WHAT THIS TASK INVOLVES:
Of the entries below, return only those lines from the line with "the wall-mounted tv at [279,46], 708" to the line with "the woman sitting at bar at [141,112], 385", exactly, both included.

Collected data
════

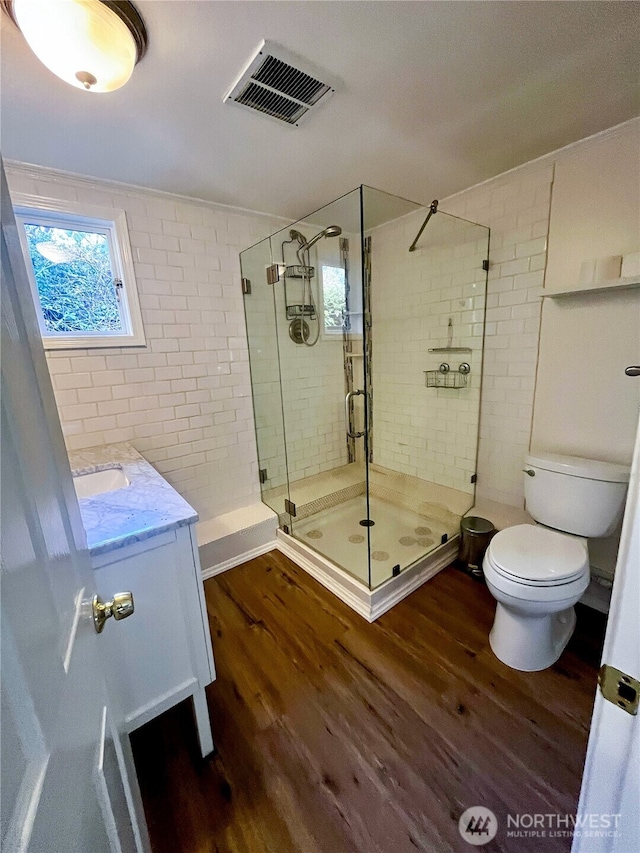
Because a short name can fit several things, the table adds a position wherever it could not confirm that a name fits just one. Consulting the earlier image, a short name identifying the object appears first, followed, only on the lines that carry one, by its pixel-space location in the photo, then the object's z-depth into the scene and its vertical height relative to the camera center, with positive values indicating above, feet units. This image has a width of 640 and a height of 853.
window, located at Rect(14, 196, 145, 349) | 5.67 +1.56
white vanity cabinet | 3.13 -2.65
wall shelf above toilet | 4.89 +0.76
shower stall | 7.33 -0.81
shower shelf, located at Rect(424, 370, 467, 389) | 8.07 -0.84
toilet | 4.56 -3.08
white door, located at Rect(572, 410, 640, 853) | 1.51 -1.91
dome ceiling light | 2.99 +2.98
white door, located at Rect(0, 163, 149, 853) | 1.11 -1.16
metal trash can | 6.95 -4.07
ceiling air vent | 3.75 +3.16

════

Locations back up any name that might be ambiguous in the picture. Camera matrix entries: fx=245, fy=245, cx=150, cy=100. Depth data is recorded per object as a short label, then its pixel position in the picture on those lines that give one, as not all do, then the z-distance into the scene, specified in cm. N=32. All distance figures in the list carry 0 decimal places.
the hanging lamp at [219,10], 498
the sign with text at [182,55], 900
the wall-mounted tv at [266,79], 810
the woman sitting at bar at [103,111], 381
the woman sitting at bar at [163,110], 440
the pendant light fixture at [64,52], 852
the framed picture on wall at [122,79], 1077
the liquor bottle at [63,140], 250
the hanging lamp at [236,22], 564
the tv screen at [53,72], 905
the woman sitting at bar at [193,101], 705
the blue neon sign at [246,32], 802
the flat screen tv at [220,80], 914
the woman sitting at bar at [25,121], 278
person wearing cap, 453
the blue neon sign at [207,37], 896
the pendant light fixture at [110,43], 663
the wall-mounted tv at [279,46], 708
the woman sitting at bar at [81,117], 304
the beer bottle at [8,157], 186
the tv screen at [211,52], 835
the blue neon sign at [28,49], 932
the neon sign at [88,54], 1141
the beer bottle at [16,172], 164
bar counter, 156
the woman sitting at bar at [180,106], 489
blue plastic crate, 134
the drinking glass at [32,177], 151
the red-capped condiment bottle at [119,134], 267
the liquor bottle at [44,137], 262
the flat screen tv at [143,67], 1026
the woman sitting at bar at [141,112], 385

════

ANSWER TO THIS EXERCISE:
the wall-mounted tv at [279,46], 708
the woman sitting at bar at [81,117], 304
the beer bottle at [8,157], 186
the tv screen at [211,52], 835
the blue neon sign at [28,49], 932
the neon sign at [88,54], 1141
the beer bottle at [16,172], 164
bar counter, 156
the woman sitting at bar at [180,106], 489
blue plastic crate, 134
the drinking glass at [32,177], 151
the red-capped condiment bottle at [119,134], 267
the liquor bottle at [44,137], 262
the flat screen tv at [143,67], 1026
the woman sitting at bar at [141,112], 385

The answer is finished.